FLÁVIA MARREIRO
DA REPORTAGEM LOCAL
A negociação para um acordo militar entre EUA e Colômbia levanta perguntas legítimas na região: se Bogotá vai bem na luta antidrogas, com base nos números de 2008 da ONU sobre o tema, e se as Farc (Forças Armadas Revolucionárias da Colômbia) estão mais debilitadas do que nunca, por que é necessária a maior presença militar americana no país?
Quem formula é Markus Schultze-Kraft, diretor para a América Latina do "think tank" International Crisis Group (ICG), que tem os estudos mais amplos sobre o conflito colombiano e narcotráfico na região.

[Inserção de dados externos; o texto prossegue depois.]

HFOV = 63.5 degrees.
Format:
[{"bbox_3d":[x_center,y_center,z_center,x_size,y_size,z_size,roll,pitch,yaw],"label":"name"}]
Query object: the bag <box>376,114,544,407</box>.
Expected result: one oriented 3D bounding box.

Em entrevista por telefone, de Bogotá, ele diz que é legítimo que Equador, Venezuela ou Brasil exijam clareza a respeito de um acordo que poderia - frisa o condicional - trazer vantagem estratégica para a Colômbia em termos de capacidade militar, monitoramento aéreo.
Em conjunto, a falta de transparência das negociações, a ausência de uma diplomacia efetiva na Colômbia - "que só tem política externa para os EUA" - e o uso provocativo que Venezuela e Equador fazem da política externa resultam no que Schultze-Kraft chama de ambiente de "profunda desconfiança". Um elemento dessa tensão e que pode contribuir para a instabilidade da região, diz, é que "Bogotá insiste no seu direito de perseguir as Farc onde quer que seja".

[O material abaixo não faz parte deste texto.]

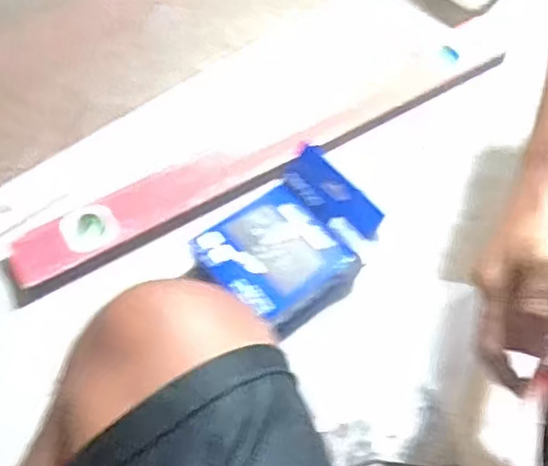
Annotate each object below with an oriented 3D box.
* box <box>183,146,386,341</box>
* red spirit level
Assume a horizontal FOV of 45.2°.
[{"bbox_3d":[0.012,0.015,0.609,0.155,0.090,0.111,-34,63,-19],"label":"box"},{"bbox_3d":[0.003,-0.095,0.686,0.562,0.029,0.059,-27,61,-15],"label":"red spirit level"}]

Schultze-Kraft afirma que as fronteiras com a Venezuela e o Equador são um pilar débil da estratégia contra as Farc, empurradas para as bordas pela ofensiva militar. No argumento de Bogotá e de Washington, Quito e Caracas se recusam a "fazer seu trabalho" na luta antidrogas e antiguerrilha, na premissa de que o conflito se internacionalizou. Ainda os acusam de ter elos com as Farc.
A despeito dos laços existirem ou não, o diretor pondera que há uma diferença "qualitativa" entre a situação da Colômbia e dos vizinhos. "Como o narcotráfico está muito ligado ao conflito colombiano, seria possível dizer que há internacionalização até certo ponto. Mas o que a Colômbia vive é um conflito militar. São as Forças Armadas em guerra contra um força armada irregular e ilegal, as Farc", o que requer diferentes estratégias e custos, e só um longo trabalho diplomático pode produzir cooperação efetiva.

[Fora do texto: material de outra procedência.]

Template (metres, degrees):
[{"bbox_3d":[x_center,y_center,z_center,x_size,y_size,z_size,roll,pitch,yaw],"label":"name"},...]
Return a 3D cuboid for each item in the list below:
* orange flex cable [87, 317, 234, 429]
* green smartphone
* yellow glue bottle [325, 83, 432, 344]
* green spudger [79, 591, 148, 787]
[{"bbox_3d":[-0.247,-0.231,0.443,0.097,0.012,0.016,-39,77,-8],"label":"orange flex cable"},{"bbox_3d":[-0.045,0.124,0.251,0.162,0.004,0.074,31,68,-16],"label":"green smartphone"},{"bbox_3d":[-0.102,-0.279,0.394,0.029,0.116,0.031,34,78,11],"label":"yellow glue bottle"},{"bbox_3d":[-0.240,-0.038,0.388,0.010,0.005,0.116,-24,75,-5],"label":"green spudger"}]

Uma das preocupações de Venezuela e Equador com o acordo, segundo ele, é se verem mais expostos como países lenientes com o narcotráfico. E, nesse ponto, o diretor critica Caracas por dizer que é vítima de um problema colombiano.
Schultze-Kraft defende que uma coordenação latino-americana na luta antidrogas – sem prescindir dos EUA, mas com proeminência do Brasil, que tem recursos técnicos como o sistema Sivam, mas "que nunca se interessou" suficientemente pelo tema- ajudaria. Ele aposta que a Unasul, se consolidada, pode ser um mecanismo.